Think about training a dog. You don't hand the dog a textbook on sitting. You wait for it to do something in the right direction, and when it does, it gets a treat. Wrong move, no treat. Over many repetitions, the dog works out which behaviors lead to the good stuff and does more of those. It learned from consequences, not from examples.
That's reinforcement learning. There's no labeled dataset. Instead there's an agent — the learner — turned loose in some environment, free to take actions, and a reward signal that tells it how well things are going. The machine tries something, gets a score, and gradually shapes its behavior toward whatever earns the highest reward.
This is the style behind the headline-grabbing systems that mastered games. The program that beat the world's best players at Go didn't study a manual. It played millions of games, mostly against itself, getting rewarded for winning, and slowly discovered strategies no human had thought to teach it. The same approach trains robots to walk, to grip an unfamiliar object, to recover when they stumble — try, get a score, adjust, repeat.
Reinforcement learning fits a particular kind of problem: one where you can't easily write down the right answer for every situation, but you can recognize whether things are going well. You can't list every chess position and its correct move. You can tell who won. That feedback is enough.
So far this sounds like three tidy boxes.
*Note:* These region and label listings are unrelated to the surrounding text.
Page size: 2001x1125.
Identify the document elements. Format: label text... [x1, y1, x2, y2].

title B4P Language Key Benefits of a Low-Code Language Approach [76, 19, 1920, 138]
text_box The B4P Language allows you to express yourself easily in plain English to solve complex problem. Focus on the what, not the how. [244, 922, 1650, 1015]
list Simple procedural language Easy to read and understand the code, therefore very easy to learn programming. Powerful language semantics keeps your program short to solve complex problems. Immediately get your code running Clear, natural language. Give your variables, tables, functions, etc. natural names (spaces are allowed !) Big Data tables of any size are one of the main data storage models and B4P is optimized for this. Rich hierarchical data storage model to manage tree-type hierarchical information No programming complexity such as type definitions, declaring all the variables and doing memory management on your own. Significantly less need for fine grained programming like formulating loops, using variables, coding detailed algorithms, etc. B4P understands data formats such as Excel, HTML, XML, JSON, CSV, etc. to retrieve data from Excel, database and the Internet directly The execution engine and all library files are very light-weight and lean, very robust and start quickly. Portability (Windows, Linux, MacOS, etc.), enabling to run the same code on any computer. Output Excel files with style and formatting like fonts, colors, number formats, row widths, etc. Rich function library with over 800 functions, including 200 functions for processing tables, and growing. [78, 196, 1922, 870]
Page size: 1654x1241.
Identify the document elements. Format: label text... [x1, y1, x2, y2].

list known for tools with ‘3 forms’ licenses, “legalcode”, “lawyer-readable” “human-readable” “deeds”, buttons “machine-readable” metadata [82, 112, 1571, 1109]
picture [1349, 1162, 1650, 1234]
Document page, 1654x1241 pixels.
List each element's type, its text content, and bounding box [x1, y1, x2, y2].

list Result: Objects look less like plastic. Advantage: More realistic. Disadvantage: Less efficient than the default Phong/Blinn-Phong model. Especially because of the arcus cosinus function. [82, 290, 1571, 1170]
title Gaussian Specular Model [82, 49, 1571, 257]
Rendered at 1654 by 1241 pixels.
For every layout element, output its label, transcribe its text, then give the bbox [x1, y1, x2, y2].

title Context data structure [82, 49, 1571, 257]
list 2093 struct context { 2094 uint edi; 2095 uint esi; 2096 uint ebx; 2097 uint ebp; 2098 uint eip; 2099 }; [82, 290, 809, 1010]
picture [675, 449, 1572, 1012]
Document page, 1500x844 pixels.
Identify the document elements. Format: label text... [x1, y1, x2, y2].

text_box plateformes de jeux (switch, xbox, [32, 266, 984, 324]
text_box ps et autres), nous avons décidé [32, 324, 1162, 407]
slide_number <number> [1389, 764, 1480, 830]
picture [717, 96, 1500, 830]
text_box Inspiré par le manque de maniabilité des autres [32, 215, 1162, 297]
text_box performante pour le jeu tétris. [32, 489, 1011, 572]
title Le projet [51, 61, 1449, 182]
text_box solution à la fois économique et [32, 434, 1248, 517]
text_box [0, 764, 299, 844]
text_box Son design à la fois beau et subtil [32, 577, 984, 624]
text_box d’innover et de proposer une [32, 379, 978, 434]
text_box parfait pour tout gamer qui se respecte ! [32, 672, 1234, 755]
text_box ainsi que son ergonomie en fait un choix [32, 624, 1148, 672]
In practice, the most powerful modern systems reach for more than one at a time.
The chatbots from later in this course are the clearest example. A large language model first learns by predicting text, soaking up oceans of writing in a way that needs no human labeling. Then it gets refined using human feedback — people rating answers, the machine adjusting toward the responses people prefer. That refinement step is reinforcement learning, layered on top. Two styles, stacked, each doing the part it's best at. A whole later section is devoted to exactly how that works.
The takeaway isn't that you should memorize crisp boundaries. It's that "machine learning" was never one thing. The style depends entirely on what you've got: answers attached, no answers, or no examples at all.
So, three piles. Supervised learning: flashcards with the answers on the back — spam filters, fraud detection, medical scans. Unsupervised learning: sorting the junk drawer with no labels — finding hidden groups like customer segments. Reinforcement learning: the dog and the treats — learning from rewards, the engine behind game-playing AI and robotics. Three different answers to one question: what does the machine have to learn from?